Стоимость нескольких капель того, что некоторые называли «эликсиром душ», равнялась недельному заработку рабочего в порту.
Что до самих практиков, то подобная деятельность служила неплохой прибавкой к жалованью. Вряд ли кто-то заметит недостачу одной-двух склянок. За все время пребывания в стенах Курсора – места, где хранились запасы эссенции,– Энсадум ни разу не видел, чтобы емкости пересчитывались. С них даже не сметали пыль. Сотни подписанных этикеток с именами тех, чьи воспоминания хранились в законсервированном виде, попросту отвалились и истлели. Некоторые пожелтели и свернулись, надписи на них никто не обновлял, и в результате имена оказались утраченными.
Возможно, где-то и был каталог всего того, что хранилось в пределах Курсора, но Энсадум никогда не слышал о существовании такового.
Творить алхимию, способную превратить обычную кровь в волшебный эликсир, были способны лишь кураторы. Не раз другие алхимики пытались воссоздать формулу превращения, однако мало кому удавалось хотя бы близко подойти к успеху.
Многочисленные попытки сделать это обращались десятками смертей. Людей находили лежащими в подворотнях, плавающими в городском канале, подвешенными за ноги в самых темных закоулках ремесленного квартала. Однажды обнаружили склад, полный мертвецов – всех их обескровили, перерезав горло и дав крови свободно стекать из рассеченных шей. Куда пошла эта кровь, сомнений не оставалось.

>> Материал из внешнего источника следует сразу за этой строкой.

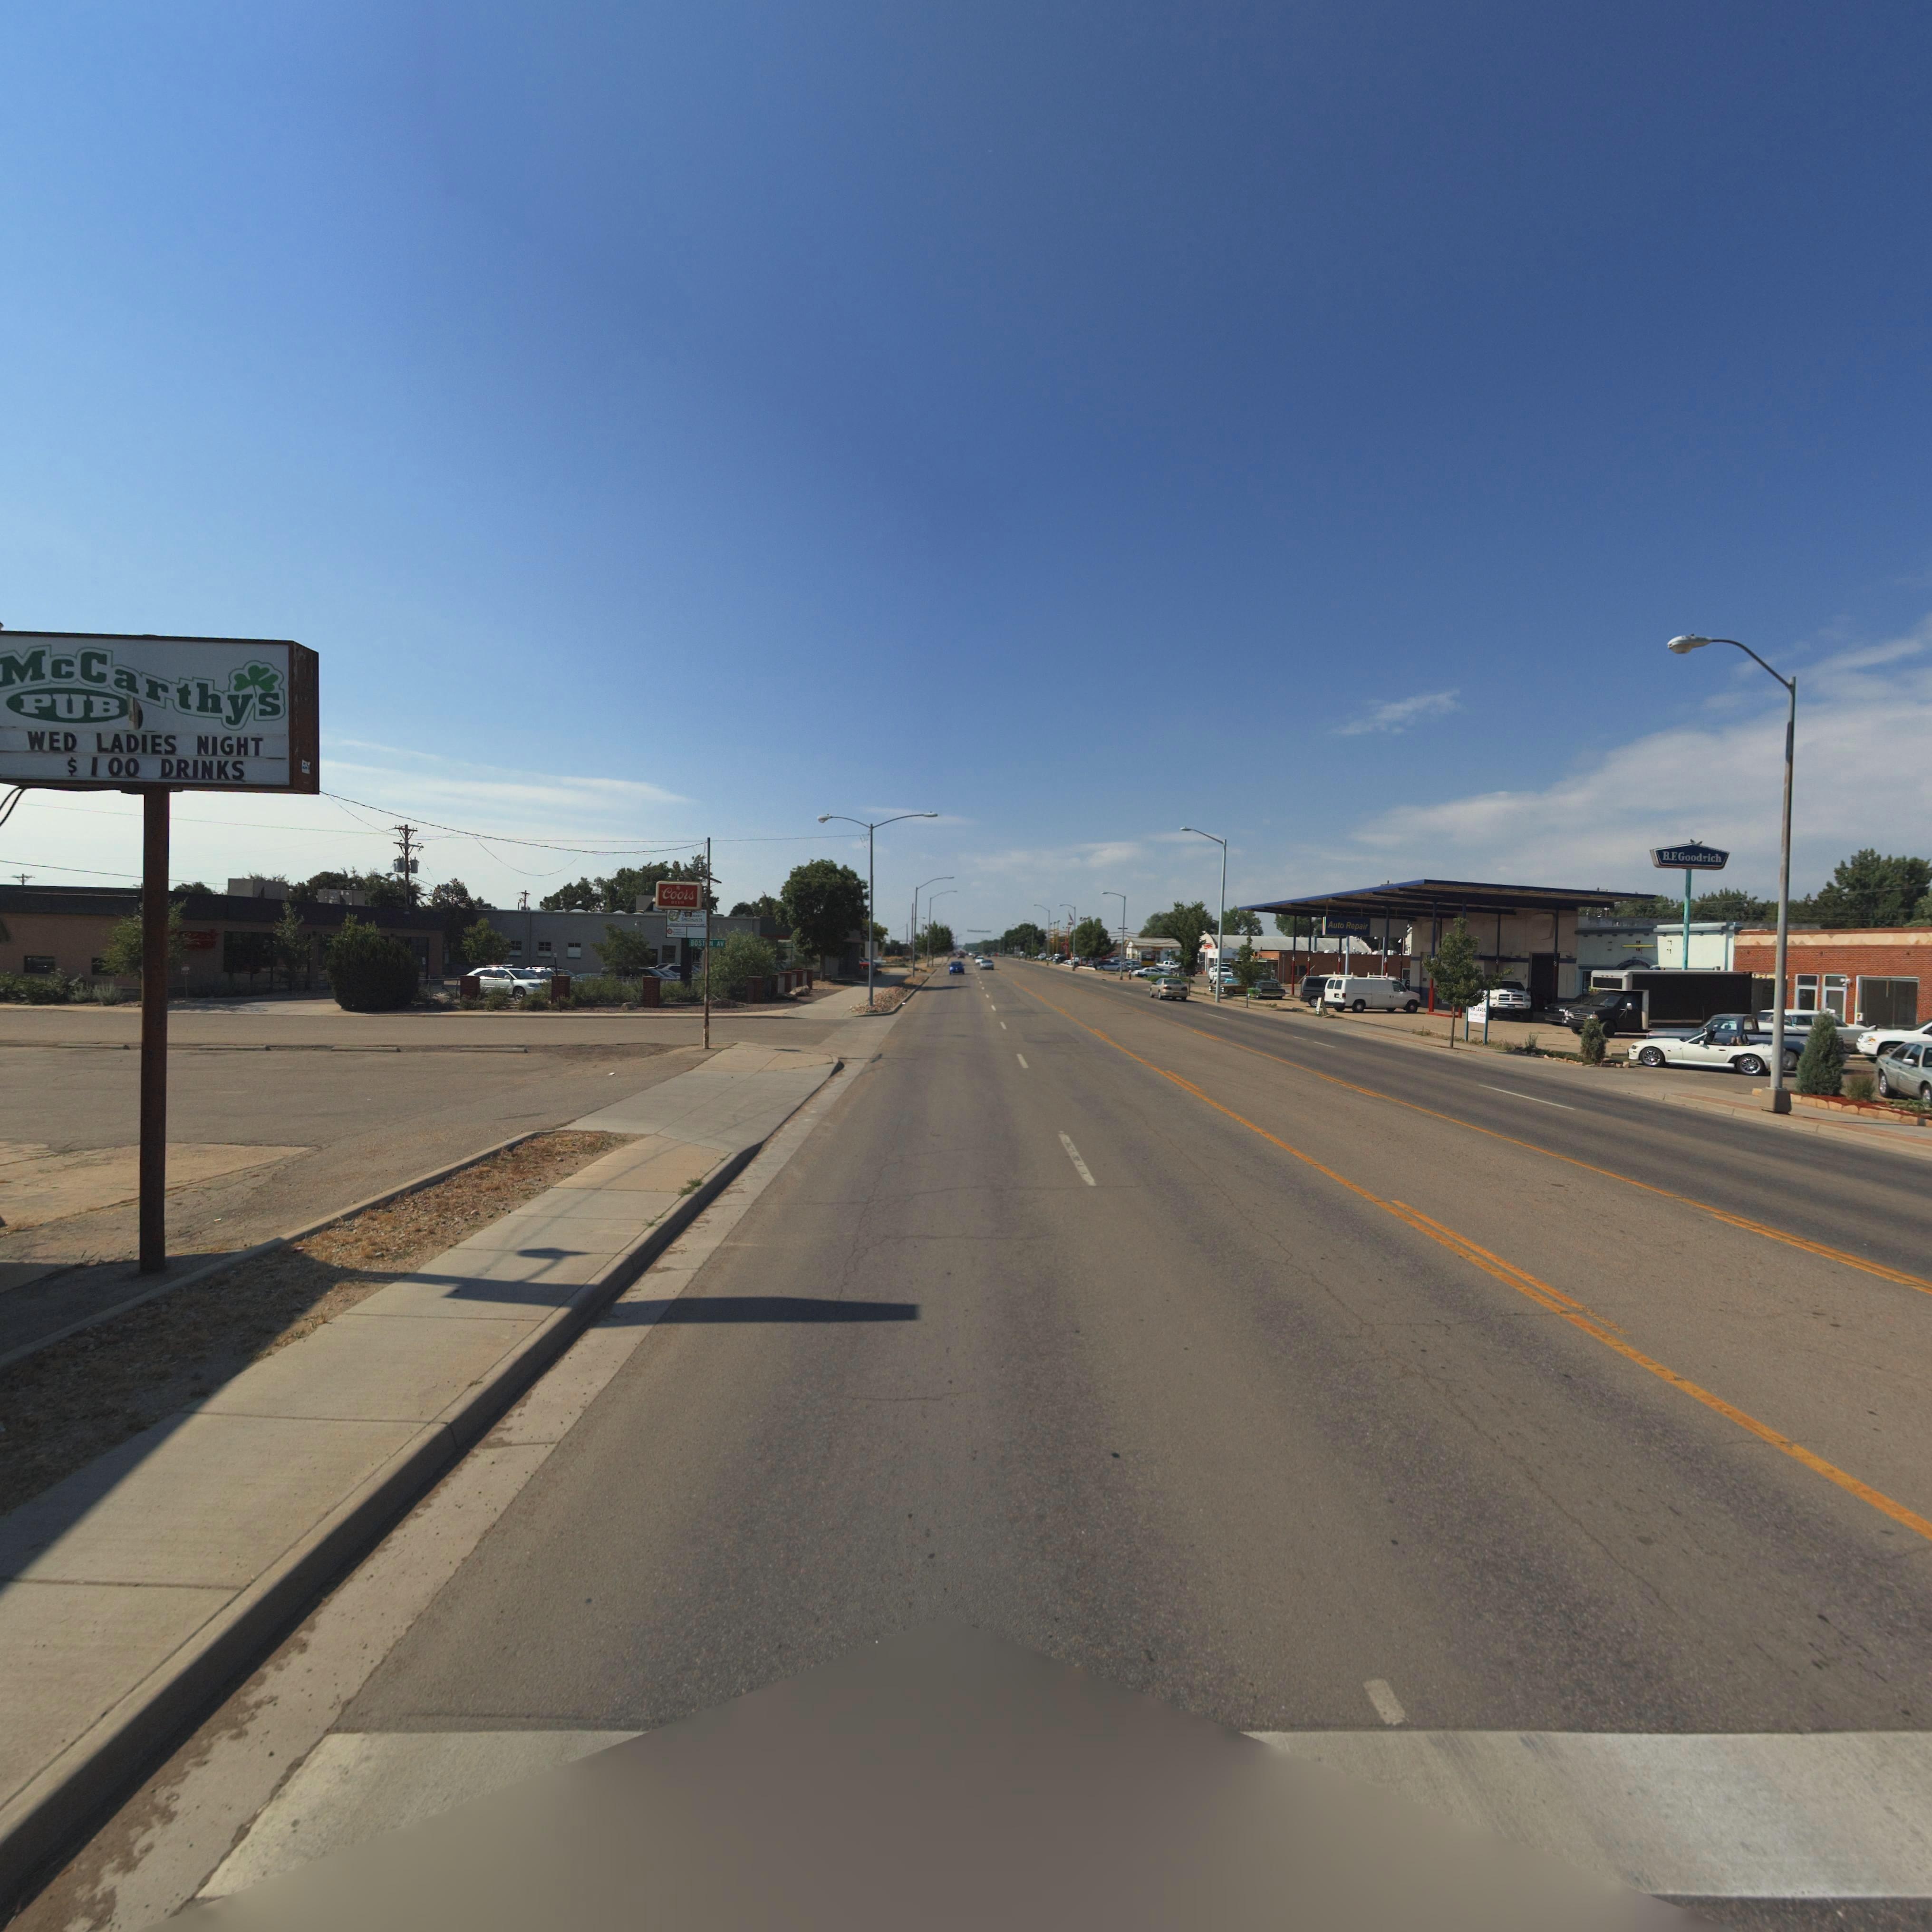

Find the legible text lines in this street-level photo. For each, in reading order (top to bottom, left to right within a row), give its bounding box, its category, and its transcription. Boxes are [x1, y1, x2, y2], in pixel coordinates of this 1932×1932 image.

[0, 648, 283, 726] BusinessName: McCarthys
[19, 693, 121, 719] BusinessName: PUB
[681, 917, 703, 921] None: S**********
[690, 940, 724, 947] StreetName: BOS**N AV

Эксперименты подпольных алхимиков не ограничивались только этим. Многие «изобретали» все новые способы превращения крови в эссенцию: пропускали через нее электричество, смешивали с другими жидкостями, кислотами, ядами, выпаривали до твердого состояния, делая странные вещи – что-то напоминающее ветвистые заросли кораллов, которые состояли из запекшейся крови и произрастали прямо из медицинской колбы. Последние ценились как предметы искусства, украшая интерьеры домов богачей. Странное и жуткое это было зрелище.